Compliance an important topic because investment companies are considered the instrument of choice for the least sophisticated, and therefore most vulnerable, investors. Investment company distributions must comply with far more oversight than those of any other form of security.
Compliance cost refers to all the expenses that a firm incurs in order to adhere to industry regulations. Costs include salaries of people working in compliance, time and money spent on reporting, new systems required to meet retention and so on. These costs typically increase as the regulation around an industry increases. Compliance costs can be incurred as a result of local, national and international regulations, and they generally increase as a company operates in more jurisdictions. Global companies that have operations in jurisdictions all over the world with varying regulatory regimes naturally face much higher compliance costs than a company operating solely in one location.
Such costs are often mixed up with regulatory risk and conduct costs. Regulatory risk is the risk that all companies face due to potential changes in the rules going forward and conduct costs are the fees and payments a company makes for breaking the current regulations.
The compliance department within a brokerage firm, bank or financial institution is designed to ensure compliance with all applicable laws, rules and regulations. Depending on the business of the financial institution, these duties may range from monitoring trading activity, preventing conflicts of interest and adhering to regulations at brokerage firms to preventing money laundering and potential tax evasion at large banks.
As a firm’s internal police force, the compliance department is unlikely to be the most popular unit in a firm. However, a competent compliance department is of the utmost importance in maintaining a firm’s integrity and reputation.
Compliance demands for most financial firms increased regulatory oversight significantly in the wake of the 2008 credit crisis. This has led to increased demand for experienced compliance staff.
The job of this department is to be proactive within the company and prevent possible non-compliant actions before consequences occur. Special software exists that may monitor all incoming and outgoing communications employees have with the public. Emails may be flagged if certain key words. Written correspondence is usually checked to make sure the proper disclosures are present and the content is suitable. All written correspondence, mailed or faxed, is also photocopied and retained by the department for future reference.
A compliance officer is an employee whose responsibilities include ensuring the company complies with its outside regulatory requirements and internal policies. He may review and set standards for outside communications by requiring disclaimers in emails or may examine facilities to ensure they are accessible and safe. They may also design or update internal policies to mitigate the risk of the company breaking laws and regulations, and lead internal audits of procedures.
In the event of a regulatory breach occurring, it is important for the officer to have appropriate disciplinary measures in place to avoid a future recurrence. It is the officer’s duty to ensure procedures are continually monitored and reviewed to help identify possible areas where improvements could be made. Officers are expected to provide an objective view of company policies. Influence by other employees, including management and executives, to overlook infractions may result in significant fines or sanctions and reputational damage that may lead to financial loss or even business closure.

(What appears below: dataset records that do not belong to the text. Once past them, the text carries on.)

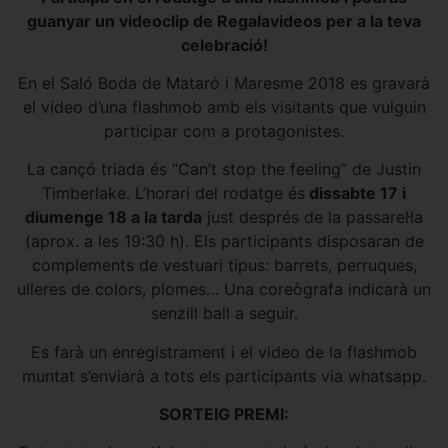
guanyar un videoclip de Regalavideos per a la teva
celebració!
En el Saló Boda de Mataró i Maresme 2018 es gravarà
el vídeo d’una flashmob amb els visitants que vulguin
participar com a protagonistes.
La cançó triada és “Can’t stop the feeling” de Justin
Timberlake. L’horari del rodatge és
dissabte 17 i
diumenge 18 a la tarda
just després de la passarel·la
(aprox. a les 19:30 h). Els participants disposaran de
complements de vestuari tipus: barrets, perruques,
ulleres de colors, plomes… Una coreògrafa indicarà un
senzill ball a seguir.
Es farà un enregistrament i el video de la flashmob
muntat s’enviarà a tots els participants via whatsapp.
SORTEIG PREMI: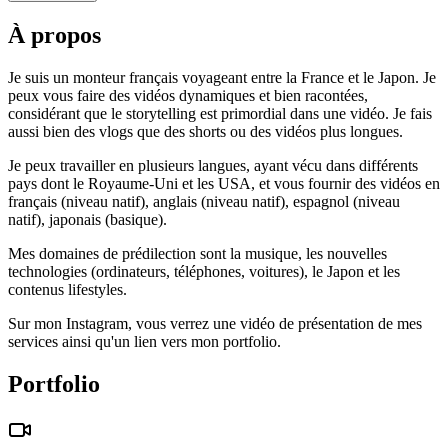
À propos
Je suis un monteur français voyageant entre la France et le Japon. Je
peux vous faire des vidéos dynamiques et bien racontées,
considérant que le storytelling est primordial dans une vidéo. Je fais
aussi bien des vlogs que des shorts ou des vidéos plus longues.
Je peux travailler en plusieurs langues, ayant vécu dans différents
pays dont le Royaume-Uni et les USA, et vous fournir des vidéos en
français (niveau natif), anglais (niveau natif), espagnol (niveau
natif), japonais (basique).
Mes domaines de prédilection sont la musique, les nouvelles
technologies (ordinateurs, téléphones, voitures), le Japon et les
contenus lifestyles.
Sur mon Instagram, vous verrez une vidéo de présentation de mes
services ainsi qu'un lien vers mon portfolio.
Portfolio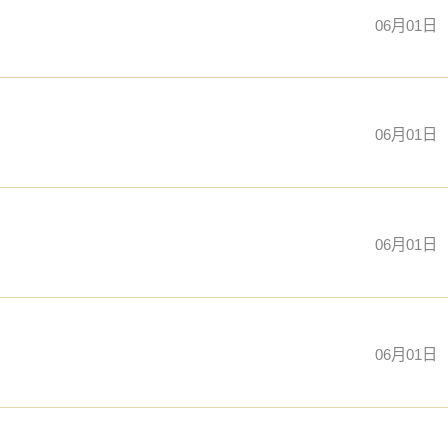
06月01日
06月01日
06月01日
06月01日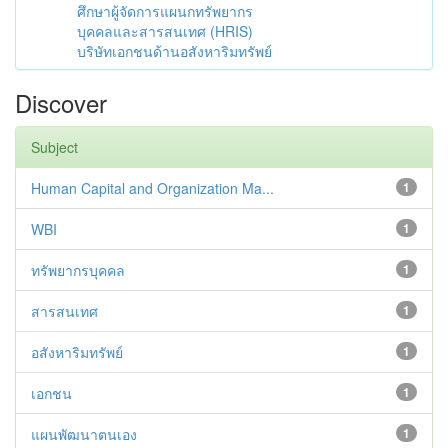
ศึกษาผู้จัดการแผนกทรัพยากร
บุคคลและสารสนเทศ (HRIS)
บริษัทเอกชนด้านอสังหาริมทรัพย์
Discover
Subject
Human Capital and Organization Ma...
1
WBI
1
ทรัพยากรบุคคล
1
สารสนเทศ
1
อสังหาริมทรัพย์
1
เอกชน
1
แผนพัฒนาตนเอง
1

A compliance officer requires a unique skill set to ensure a company’s operations fully comply with regulations and procedures. It is critical that the officer possesses high ethical standards and honesty as he is responsible for ensuring a company adheres to required regulations. Compliance officers are continually reviewing the work of others; therefore, it is essential they have polished people skills and work well with colleagues; appeasing colleagues must not take precedence over a company’s regulations being met. Compliance officers need to be reliable, showing commitment and unity in relation to a company’s regulations and procedures; it is crucial they demonstrate this to colleagues, leading by example. Compliance officers must have strong attention to detail; they need the ability to notice actions that may result in a liability.
A compliance program is a set of internal policies and procedures of a company to comply with laws, rules and regulations, or to uphold business reputation.
Principal financial regulators are the Federal Reserve Board, Securities and Exchange Commission (SEC), and the Financial Industry Regulatory Authority (FINRA). These and others have established requirements that must be followed, where applicable and in varying degrees, by banks, broker-dealers, asset managers and other financial institutions. Compliance programs have grown in importance in the financial industry since the shock of the financial crisis, but vehement complaints of bankers have found receptive ears of Republicans in federal government. There have been concerted efforts to roll back regulations designed to keep some participants in the financial sector from overplaying their self-interested urges, but the push and pull of politics in D.C. make it unclear what changes, if any, will ultimately result.